Blue Origin obtient le feu vert de la FAA pour relancer New Glenn après l'incident d'avril
Blue Origin a reçu l'autorisation de la FAA (l'agence fédérale américaine de l'aviation civile) pour reprendre les vols de sa fusée New Glenn, un mois après avoir mis un satellite client sur la mauvaise orbite. L'annonce a été faite directement sur le réseau X. Ce retour en vol arrive au moment où la crédibilité du programme dépend autant des prochaines missions que des explications toujours manquantes sur la panne.
La panne
Lors du troisième vol de New Glenn, le 19 avril, l'étage supérieur de la fusée a subi ce que Blue Origin appelle une « condition thermique hors nominal ». L'un des deux moteurs BE-3U a produit une poussée inférieure aux prévisions, empêchant le satellite BlueBird 7 d'AST SpaceMobile d'atteindre l'orbite prévue. L'appareil est retombé dans l'atmosphère et s'est désintégré. AST SpaceMobile a confirmé que la perte était couverte par une assurance, mais le calendrier de construction de sa constellation de satellites s'en trouve compromis, selon SpaceDaily (avril 2026).
Blue Origin dit avoir remis un rapport d'incident à la FAA et appliqué les « mesures correctives nécessaires » — sans préciser lesquelles. Aucun détail technique sur les modifications apportées n'a été communiqué.
Malgré cette défaillance, le vol n'a pas été un échec total : Blue Origin a réussi pour la première fois à réutiliser le propulseur principal de New Glenn et à le poser une deuxième fois sur une plateforme maritime.
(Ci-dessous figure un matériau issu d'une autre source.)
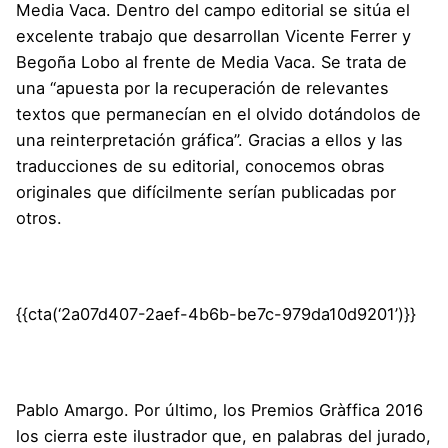
Media Vaca
. Dentro del campo editorial se sitúa el
excelente trabajo que desarrollan Vicente Ferrer y
Begoña Lobo al frente de Media Vaca. Se trata de
una “apuesta por la recuperación de relevantes
textos que permanecían en el olvido dotándolos de
una reinterpretación gráfica”. Gracias a ellos y las
traducciones de su editorial, conocemos obras
originales que difícilmente serían publicadas por
otros.
{{cta(‘2a07d407-2aef-4b6b-be7c-979da10d9201’)}}
Pablo Amargo
. Por último, los Premios Gràffica 2016
los cierra este ilustrador que, en palabras del jurado,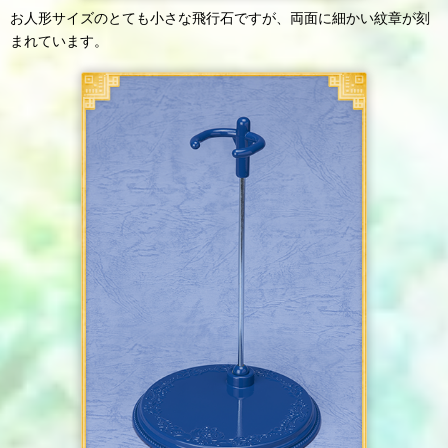
お人形サイズのとても小さな飛行石ですが、両面に細かい紋章が刻
まれています。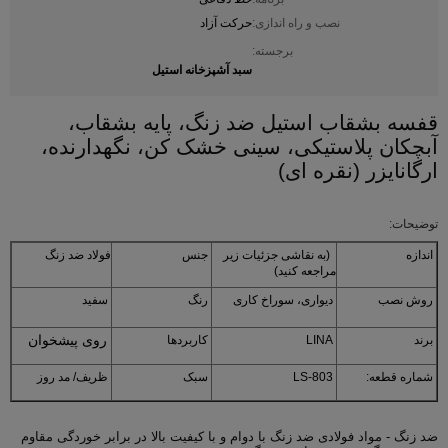
نصب و راه اندازی:
حركت آزاد
برجسته:
سبد آشپزخانه استیل
قفسه بشقاب استیل ضد زنگ، پایه بشقاب،
آبچکان پلاستیکی، سینی خشک کن، نگهدارنده،
ارگانایزر (نقره ای)
توضیحات:
اندازه
(به نقاشی جزئیات زیر
جنس
فولاد ضد زنگ
مراجعه کنید)
روش نصب
دیواری، سوراخ کاری
رنگ
سفید
روی پیشخوان
برند
LINA
کاربردها
شماره قطعه:
LS-803
سبک
ظریف/ مد روز
ضد زنگ - مواد فولادی ضد زنگ با دوام و با کیفیت بالا در برابر خوردگی مقاوم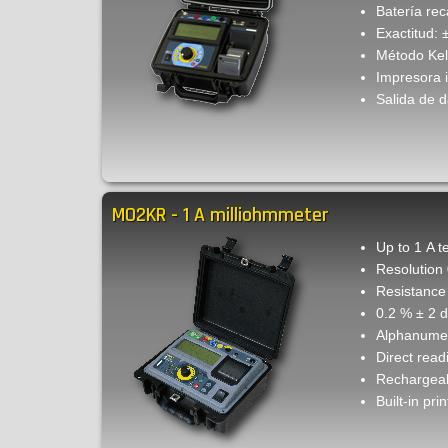
Batería re
Exactitud: 
Método Kelv
Impresora 
Salida de d
MO2KR - 1 A milliohmmeter
Up to 1 A t
Resolution
Resistance 
0.2 % ± 2 d
Alphanumer
Direct read
Rechargeab
Built-in prin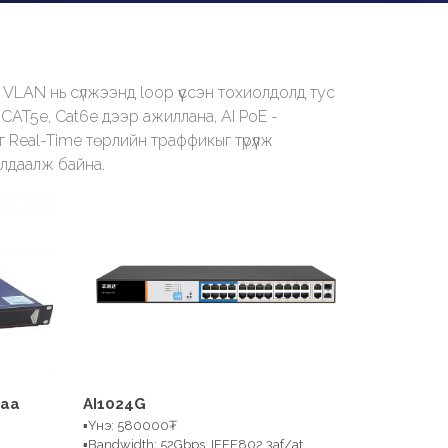
VLAN нь сүлжээнд loop үүссэн тохиолдолд тус
 CAT5e, Cat6e дээр ажиллана, AI PoE -
 Real-Time төрлийн траффикыг түрүүлж
алдаалж байна.
гаа
AI1024G
▪Үнэ: 580000₮
▪Bandwidth: 52Gbps, IEEE802.3af/at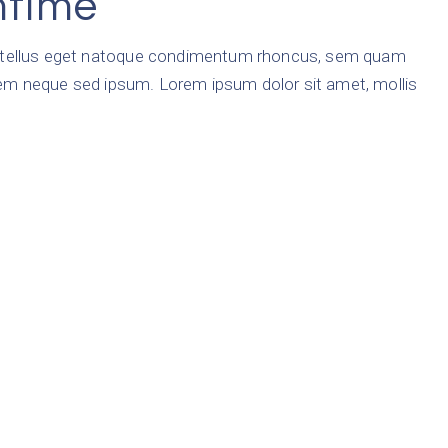
mtime
tellus eget natoque condimentum rhoncus, sem quam
sem neque sed ipsum. Lorem ipsum dolor sit amet, mollis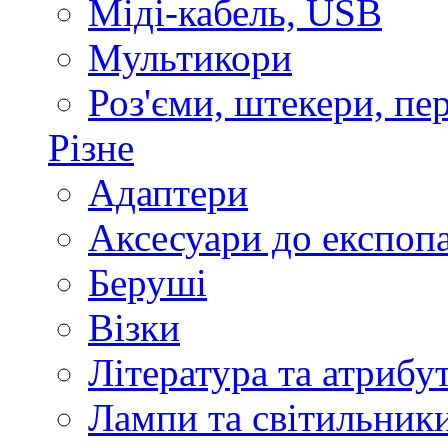
Міді-кабель, USB
Мультикори
Роз'єми, штекери, пе
Різне
Адаптери
Аксесуари до експоп
Беруші
Візки
Література та атрибу
Лампи та світильник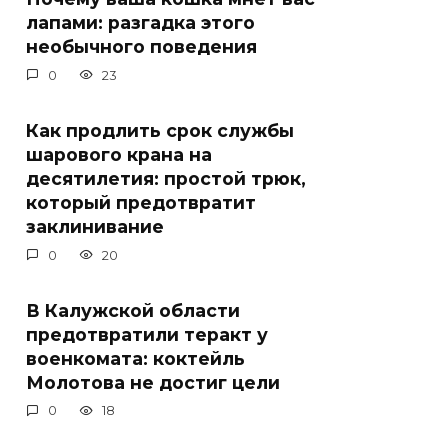
лапами: разгадка этого
необычного поведения
0
23
Как продлить срок службы
шарового крана на
десятилетия: простой трюк,
который предотвратит
заклинивание
0
20
В Калужской области
предотвратили теракт у
военкомата: коктейль
Молотова не достиг цели
0
18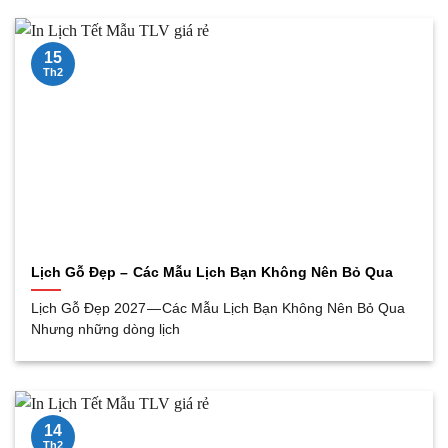
15
Th2
Lịch Gỗ Đẹp – Các Mẫu Lịch Bạn Không Nên Bỏ Qua
Lịch Gỗ Đẹp 2027 — Các Mẫu Lịch Bạn Không Nên Bỏ Qua
Nhưng những dòng lịch
14
Th2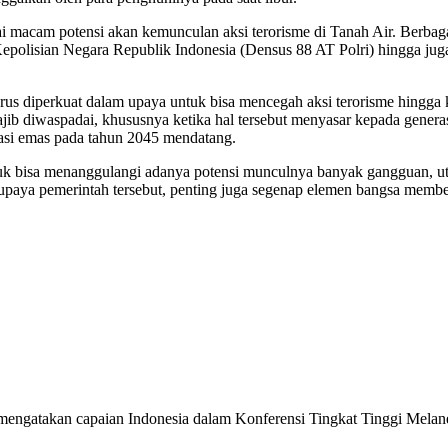
macam potensi akan kemunculan aksi terorisme di Tanah Air. Berbagai 
Kepolisian Negara Republik Indonesia (Densus 88 AT Polri) hingga j
us diperkuat dalam upaya untuk bisa mencegah aksi terorisme hingga 
ib diwaspadai, khususnya ketika hal tersebut menyasar kepada generasi
asi emas pada tahun 2045 mendatang.
k bisa menanggulangi adanya potensi munculnya banyak gangguan, uta
upaya pemerintah tersebut, penting juga segenap elemen bangsa mem
an mengatakan capaian Indonesia dalam Konferensi Tingkat Tinggi Mela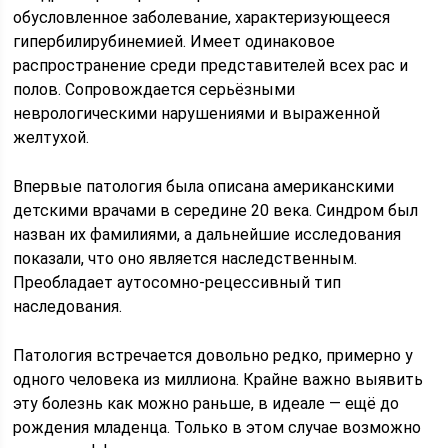
обусловленное заболевание, характеризующееся
гипербилирубинемией. Имеет одинаковое
распространение среди представителей всех рас и
полов. Сопровождается серьёзными
неврологическими нарушениями и выраженной
желтухой.
Впервые патология была описана американскими
детскими врачами в середине 20 века. Синдром был
назван их фамилиями, а дальнейшие исследования
показали, что оно является наследственным.
Преобладает аутосомно-рецессивный тип
наследования.
Патология встречается довольно редко, примерно у
одного человека из миллиона. Крайне важно выявить
эту болезнь как можно раньше, в идеале — ещё до
рождения младенца. Только в этом случае возможно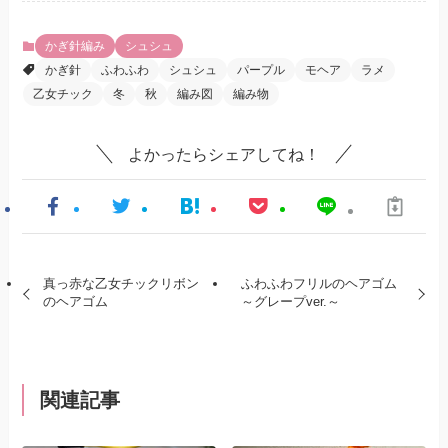
かぎ針編み
シュシュ
かぎ針
ふわふわ
シュシュ
パープル
モヘア
ラメ
乙女チック
冬
秋
編み図
編み物
よかったらシェアしてね！
真っ赤な乙女チックリボン
ふわふわフリルのヘアゴム
のヘアゴム
～グレープver.～
関連記事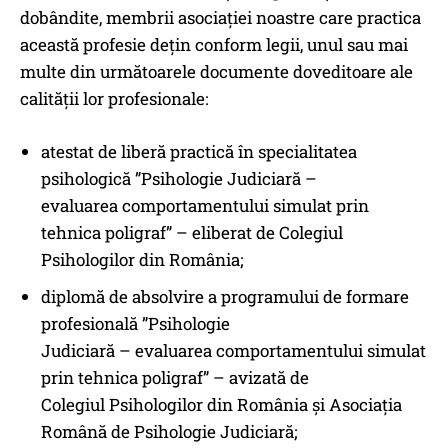
dobândite, membrii asociației noastre care practica
această profesie dețin conform legii, unul sau mai
multe din următoarele documente doveditoare ale
calității lor profesionale:
atestat de liberă practică în specialitatea
psihologică ”Psihologie Judiciară –
evaluarea comportamentului simulat prin
tehnica poligraf” – eliberat de Colegiul
Psihologilor din România;
diplomă de absolvire a programului de formare
profesională ”Psihologie
Judiciară – evaluarea comportamentului simulat
prin tehnica poligraf” – avizată de
Colegiul Psihologilor din România şi Asociaţia
Română de Psihologie Judiciară;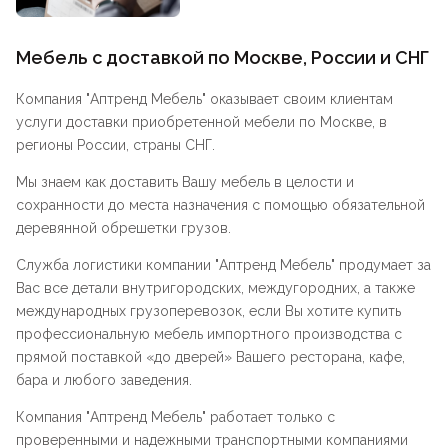
Мебель с доставкой по Москве, России и СНГ
Компания "
Аптренд Мебель
" оказывает своим клиентам
услуги доставки приобретенной мебели по Москве, в
регионы России, страны СНГ.
Мы знаем как доставить Вашу мебель в целости и
сохранности до места назначения с помощью обязательной
деревянной обрешетки грузов.
Служба логистики компании "
Аптренд Мебель
" продумает за
Вас все детали внутригородских, междугородних, а также
международных грузоперевозок, если Вы хотите купить
профессиональную мебель импортного производства с
прямой поставкой «до дверей» Вашего ресторана, кафе,
бара и любого заведения.
Компания "
Аптренд Мебель
" работает только с
проверенными и надежными транспортными компаниями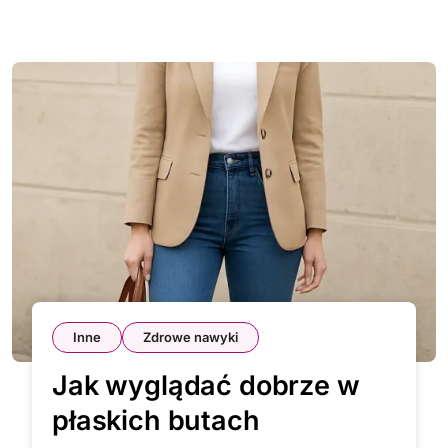
Inne
Zdrowe nawyki
Jak wyglądać dobrze w
płaskich butach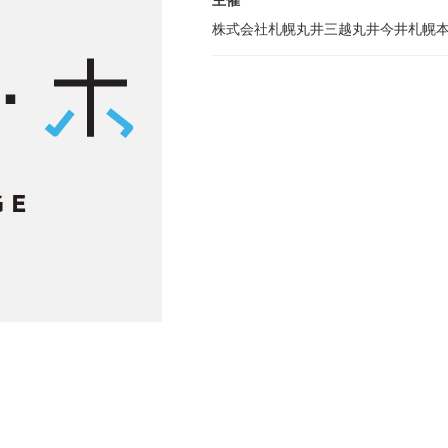
主催
株式会社札幌丸井三越丸井今井札幌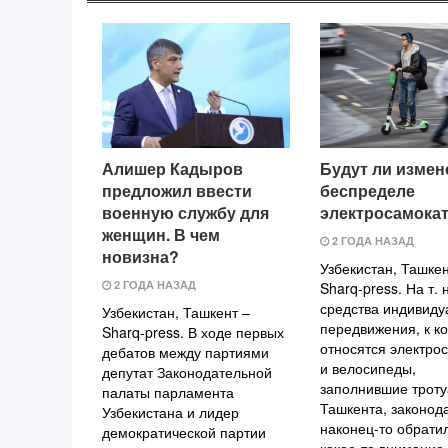
Алишер Кадыров
Будут ли измен
предложил ввести
беспределе
военную службу для
электросамока
женщин. В чем
2 ГОДА НАЗАД
новизна?
Узбекистан, Ташкен
2 ГОДА НАЗАД
Sharq-press. На т. н
средства индивиду
Узбекистан, Ташкент –
передвижения, к к
Sharq-press. В ходе первых
относятся электро
дебатов между партиями
и велосипеды,
депутат Законодательной
заполнившие трот
палаты парламента
Ташкента, законод
Узбекистана и лидер
наконец-то обратил
демократической партии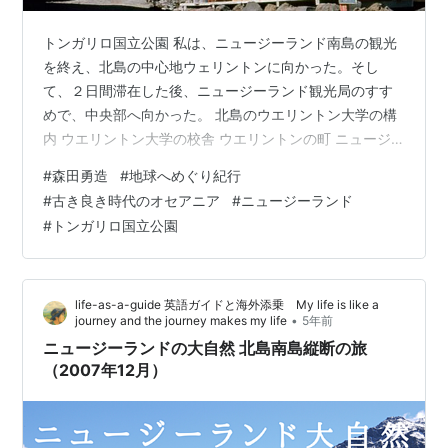
トンガリロ国立公園 私は、ニュージーランド南島の観光
を終え、北島の中心地ウェリントンに向かった。そし
て、２日間滞在した後、ニュージーランド観光局のすす
めで、中央部へ向かった。 北島のウエリントン大学の構
内 ウエリントン大学の校舎 ウエリントンの町 ニュージ
ーランド北島の中央部に、トンガリロ国立公園というと
#
森田勇造
#
地球へめぐり紀行
ころがある。北島にはまれな高山が3つあった。公園内の
#
古き良き時代のオセアニア
#
ニュージーランド
シャトーに宿泊している時、エドワルド君が私に会いに
#
トンガリロ国立公園
来た。彼はまだ26歳の独身だったが、トンガリロ国立公
園の観光開発中の事業家だった。と言っても、従業員は
彼を入れて3人だそうだ。私がここにやって来たことは、
life-as-a-guide 英語ガイドと海外添乗 My life is like a
ニュージーランド観光局から連絡があって…
•
journey and the journey makes my life
5年前
ニュージーランドの大自然 北島南島縦断の旅
（2007年12月）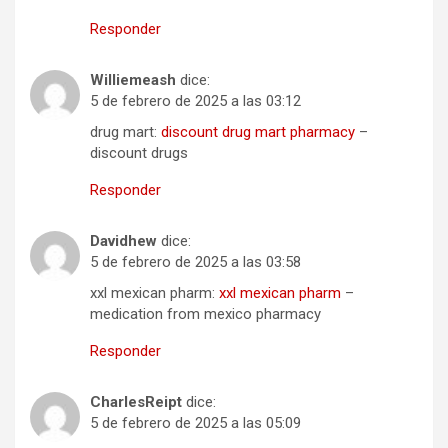
Responder
Williemeash
dice:
5 de febrero de 2025 a las 03:12
drug mart:
discount drug mart pharmacy
–
discount drugs
Responder
Davidhew
dice:
5 de febrero de 2025 a las 03:58
xxl mexican pharm:
xxl mexican pharm
–
medication from mexico pharmacy
Responder
CharlesReipt
dice:
5 de febrero de 2025 a las 05:09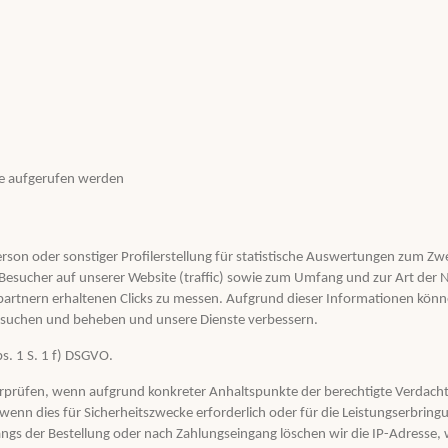
te aufgerufen werden
rson oder sonstiger Profilerstellung für statistische Auswertungen zum Zwe
Besucher auf unserer Website (traffic) sowie zum Umfang und zur Art der 
tnern erhaltenen Clicks zu messen. Aufgrund dieser Informationen können
r suchen und beheben und unsere Dienste verbessern.
bs. 1 S. 1 f) DSGVO.
berprüfen, wenn aufgrund konkreter Anhaltspunkte der berechtigte Verdach
 wenn dies für Sicherheitszwecke erforderlich oder für die Leistungserbring
gs der Bestellung oder nach Zahlungseingang löschen wir die IP-Adresse, we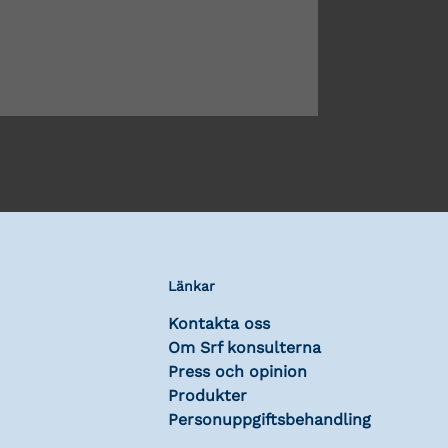
Länkar
Kontakta oss
Om Srf konsulterna
Press och opinion
Produkter
Personuppgiftsbehandling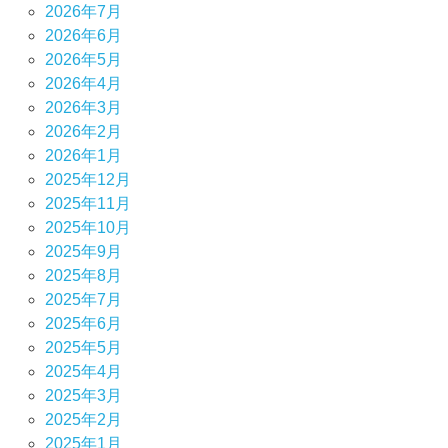
2026年7月
2026年6月
2026年5月
2026年4月
2026年3月
2026年2月
2026年1月
2025年12月
2025年11月
2025年10月
2025年9月
2025年8月
2025年7月
2025年6月
2025年5月
2025年4月
2025年3月
2025年2月
2025年1月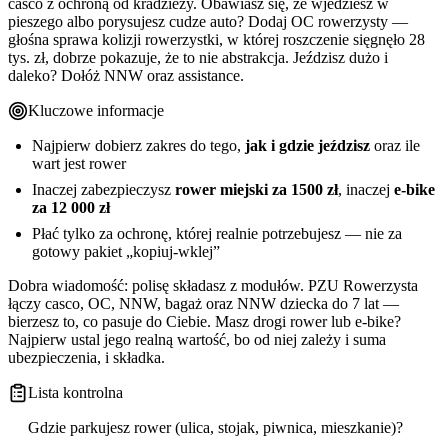
casco z ochroną od kradzieży. Obawiasz się, że wjedziesz w
pieszego albo porysujesz cudze auto? Dodaj OC rowerzysty —
głośna sprawa kolizji rowerzystki, w której roszczenie sięgnęło 28
tys. zł, dobrze pokazuje, że to nie abstrakcja. Jeździsz dużo i
daleko? Dołóż NNW oraz assistance.
Kluczowe informacje
Najpierw dobierz zakres do tego,
jak i gdzie jeździsz
oraz ile
wart jest rower
Inaczej zabezpieczysz
rower miejski za 1500 zł
, inaczej
e-bike
za 12 000 zł
Płać tylko za ochronę, której realnie potrzebujesz — nie za
gotowy pakiet „kopiuj-wklej”
Dobra wiadomość: polisę składasz z modułów. PZU Rowerzysta
łączy casco, OC, NNW, bagaż oraz NNW dziecka do 7 lat —
bierzesz to, co pasuje do Ciebie. Masz drogi rower lub e-bike?
Najpierw ustal jego realną wartość, bo od niej zależy i suma
ubezpieczenia, i składka.
Lista kontrolna
Gdzie parkujesz rower (ulica, stojak, piwnica, mieszkanie)?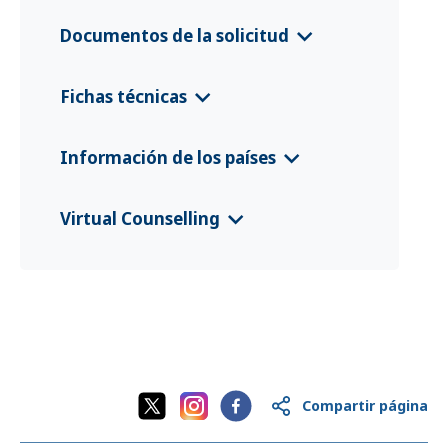
Documentos de la solicitud
Anmeldeformular Brückenkomponen
Fichas técnicas
te Albanien
(Deutsch)
Albania EURP Country Information Le
Información de los países
aflet
(English)
CFS 2025 Albania
(Shqip)
Virtual Counselling
CFS 2025 Albania
(English)
VC Flyer Albania
(Shqip)
CFS 2025 Albanien
(Deutsch)
VC Flyer Albania
(English)
Compartir página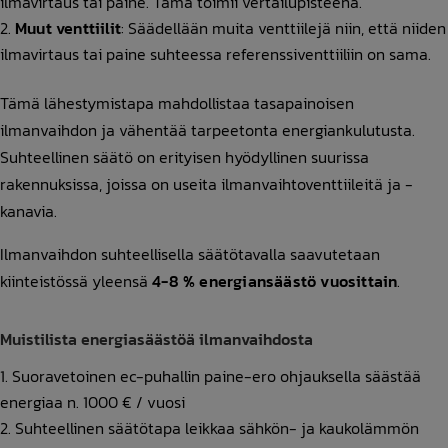
ilmavirtaus tai paine. Tämä toimii vertailupisteenä.
Muut venttiilit
: Säädellään muita venttiilejä niin, että niiden
ilmavirtaus tai paine suhteessa referenssiventtiiliin on sama.
Tämä lähestymistapa mahdollistaa tasapainoisen
ilmanvaihdon ja vähentää tarpeetonta energiankulutusta.
Suhteellinen säätö on erityisen hyödyllinen suurissa
rakennuksissa, joissa on useita ilmanvaihtoventtiileitä ja -
kanavia.
Ilmanvaihdon suhteellisella säätötavalla saavutetaan
kiinteistössä yleensä
4-8 % energiansäästö vuosittain
.
Muistilista energiasäästöä ilmanvaihdosta
Suoravetoinen ec-puhallin paine-ero ohjauksella säästää
energiaa n. 1000 € / vuosi
Suhteellinen säätötapa leikkaa sähkön- ja kaukolämmön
C'est une étape importante pour réduire les coûts à terme.
Le calendrier sous pression
Blue Origin vise jusqu'à 12 lancements de New Glenn d'ici fin 2026. En pratique, le programme accuse déjà du retard : seuls deux vols ont été réalisés en 2025, contre six à huit prévus. Si l'immobilisation d'un mois n'a pas encore fait l'objet d'un aveu d'impact sur ce calendrier, la marge de manœuvre est étroite.
Pour des opérateurs comme Eutelsat, qui ont signé des contrats avec Blue Origin dès 2018 selon Wikipedia (contrats clients New Glenn), chaque retard supplémentaire pousse à regarder vers un Falcon 9 de SpaceX — une fusée avec plus de 200 missions réussies au compteur. Arianespace, de son côté, peut aussi mettre en avant un historique sans perte de charge utile client sur Ariane 5, un argument de poids pour les opérateurs européens qui évaluent leurs options.
La suite
Le prochain vol de New Glenn sera scruté de près. Blue Origin doit démontrer que la panne d'avril était isolée, et non le signe d'un problème structurel dans la conception de l'étage supérieur. Sans plusieurs missions consécutives réussies, les promesses de cadence resteront difficiles à tenir — et les clients à convaincre.